┌─ Selected excerpt

# CS3 After Effects Video Tutorials?



## CaribbeanOS-X (Feb 12, 2008)

Anyone on the site have any good links on CS3 After Effects tutorials?

Basic problem... i recently started using it, i've used Flash and MX2002 in the past.  In the end i want to export the AEP to a SWF.  

I want to add my PS images, layered with AE animated text and have each image flow into the next with a transition and then cue up the animated text with each completed transition.  Around 6 to 10 different images.

The transitions are being only applied to a single image on the timeline. 
Start: transition img1> load text > transition img 2 > load new text etc..

Simple little task but i am missing a few steps.  I found a few tutorials on adobe but not quite getting me where i want to be.

Best,

CaribbeanOS-X


----------



## Natobasso (Feb 13, 2008)

Look at 'Getting Started' bottom of this page:
http://www.adobe.com/products/aftereffects/index.html


----------



## CaribbeanOS-X (Feb 13, 2008)

Thx Natobasso, i was hoping you would reply!  didn't want to bother you with a PM.  I'll look at that this evening!  I am sure you are familiar with 4am nights working on that kinda stuff.

Appreciate the info.

talk soon,

CaribbeanOS-X


----------



## Natobasso (Feb 13, 2008)

You can always bug me on PM, no worries! Now are you the one who had the Family Reunion website? (trying to remember who you are)


----------



## CaribbeanOS-X (Feb 13, 2008)

yes, that was me.  I figured all that out, made it nice and simple but try getting a family that has never used a forum, nor even spent that much time together due to the distance, to figure out how work the thing.  I trashed it... it was more to amuse myself with working with PHP and mysql!

└─

Prompt 1 ->
Answer these questions about the forum thread on After Effects tutorials.
(a) To what format does CaribbeanOS-X want to export the AEP in the end?
(b) Which section at the bottom of the Adobe page does Natobasso point to?
(c) What did CaribbeanOS-X do with the Family Reunion website?

┌─ Supplied material

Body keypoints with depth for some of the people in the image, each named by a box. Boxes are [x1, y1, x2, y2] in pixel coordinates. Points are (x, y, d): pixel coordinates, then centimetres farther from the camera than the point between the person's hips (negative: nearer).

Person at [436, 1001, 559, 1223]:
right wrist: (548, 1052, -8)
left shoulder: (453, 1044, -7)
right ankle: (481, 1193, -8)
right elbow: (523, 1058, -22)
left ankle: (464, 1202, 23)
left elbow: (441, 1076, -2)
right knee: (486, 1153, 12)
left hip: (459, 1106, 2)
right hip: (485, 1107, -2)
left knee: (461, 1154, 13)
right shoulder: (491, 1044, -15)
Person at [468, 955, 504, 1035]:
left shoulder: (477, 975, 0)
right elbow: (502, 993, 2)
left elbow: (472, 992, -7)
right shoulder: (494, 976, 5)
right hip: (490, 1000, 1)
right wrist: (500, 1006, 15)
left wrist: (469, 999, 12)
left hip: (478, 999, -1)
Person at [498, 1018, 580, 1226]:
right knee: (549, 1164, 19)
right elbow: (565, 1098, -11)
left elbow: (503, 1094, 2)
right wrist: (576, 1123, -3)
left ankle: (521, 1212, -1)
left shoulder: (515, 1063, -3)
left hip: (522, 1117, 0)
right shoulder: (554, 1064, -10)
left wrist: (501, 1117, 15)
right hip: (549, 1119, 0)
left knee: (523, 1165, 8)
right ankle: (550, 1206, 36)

└─
┌─ Supplied material

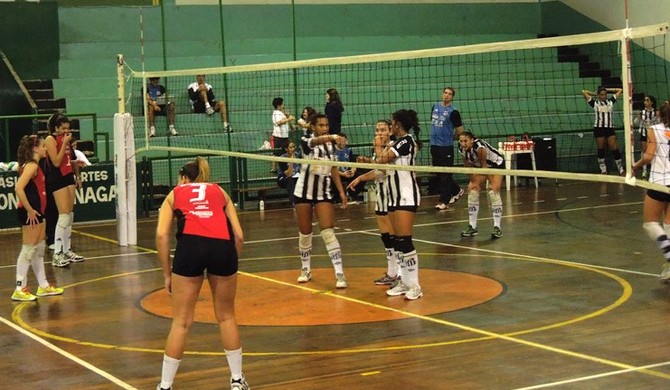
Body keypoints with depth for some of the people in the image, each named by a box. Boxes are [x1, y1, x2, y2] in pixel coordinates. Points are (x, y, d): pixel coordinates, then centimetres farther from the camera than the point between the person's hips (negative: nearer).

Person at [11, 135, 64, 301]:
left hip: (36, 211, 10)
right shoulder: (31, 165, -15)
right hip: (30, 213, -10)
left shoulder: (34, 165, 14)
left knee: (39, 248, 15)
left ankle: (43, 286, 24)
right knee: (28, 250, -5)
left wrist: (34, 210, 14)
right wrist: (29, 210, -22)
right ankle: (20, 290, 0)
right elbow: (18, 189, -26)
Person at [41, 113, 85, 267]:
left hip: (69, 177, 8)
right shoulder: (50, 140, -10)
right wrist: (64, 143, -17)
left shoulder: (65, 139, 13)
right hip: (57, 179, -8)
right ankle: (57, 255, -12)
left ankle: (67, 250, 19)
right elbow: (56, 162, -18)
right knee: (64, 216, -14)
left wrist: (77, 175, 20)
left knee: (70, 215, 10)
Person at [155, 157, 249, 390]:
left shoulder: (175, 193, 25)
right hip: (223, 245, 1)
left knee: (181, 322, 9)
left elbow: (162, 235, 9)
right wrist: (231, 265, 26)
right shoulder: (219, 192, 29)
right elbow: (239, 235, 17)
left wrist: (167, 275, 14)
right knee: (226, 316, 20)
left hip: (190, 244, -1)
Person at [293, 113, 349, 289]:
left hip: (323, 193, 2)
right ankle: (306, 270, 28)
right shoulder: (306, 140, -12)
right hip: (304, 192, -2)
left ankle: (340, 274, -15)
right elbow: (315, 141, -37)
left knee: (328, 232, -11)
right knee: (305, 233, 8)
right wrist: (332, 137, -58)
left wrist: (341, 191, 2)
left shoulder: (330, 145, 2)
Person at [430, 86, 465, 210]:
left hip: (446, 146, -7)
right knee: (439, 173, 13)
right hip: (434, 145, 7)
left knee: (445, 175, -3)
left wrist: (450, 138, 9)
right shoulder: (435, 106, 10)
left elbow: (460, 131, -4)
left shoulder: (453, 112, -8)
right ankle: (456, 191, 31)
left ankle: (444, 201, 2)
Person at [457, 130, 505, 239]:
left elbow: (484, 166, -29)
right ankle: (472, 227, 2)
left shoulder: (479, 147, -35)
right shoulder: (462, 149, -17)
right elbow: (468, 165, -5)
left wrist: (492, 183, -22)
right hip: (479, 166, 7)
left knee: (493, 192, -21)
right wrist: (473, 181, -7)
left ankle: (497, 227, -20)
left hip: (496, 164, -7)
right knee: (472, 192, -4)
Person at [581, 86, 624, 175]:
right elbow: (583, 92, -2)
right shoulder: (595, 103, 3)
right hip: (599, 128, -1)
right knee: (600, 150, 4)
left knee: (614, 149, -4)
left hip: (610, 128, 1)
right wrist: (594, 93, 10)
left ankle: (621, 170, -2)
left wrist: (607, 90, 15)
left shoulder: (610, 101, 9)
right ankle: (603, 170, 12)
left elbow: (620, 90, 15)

└─

Prompt 2 ->
Return the keypoint rows unchanged, from the line containing "left hip: (496, 164, -7)" through the line containing "left elbow: (620, 90, 15)", with both of those lines included.

Output 1 ->
(a) SWF
(b) 'Getting Started'
(c) Trashed it

Output 2 ->
left hip: (496, 164, -7)
right knee: (472, 192, -4)
Person at [581, 86, 624, 175]:
right elbow: (583, 92, -2)
right shoulder: (595, 103, 3)
right hip: (599, 128, -1)
right knee: (600, 150, 4)
left knee: (614, 149, -4)
left hip: (610, 128, 1)
right wrist: (594, 93, 10)
left ankle: (621, 170, -2)
left wrist: (607, 90, 15)
left shoulder: (610, 101, 9)
right ankle: (603, 170, 12)
left elbow: (620, 90, 15)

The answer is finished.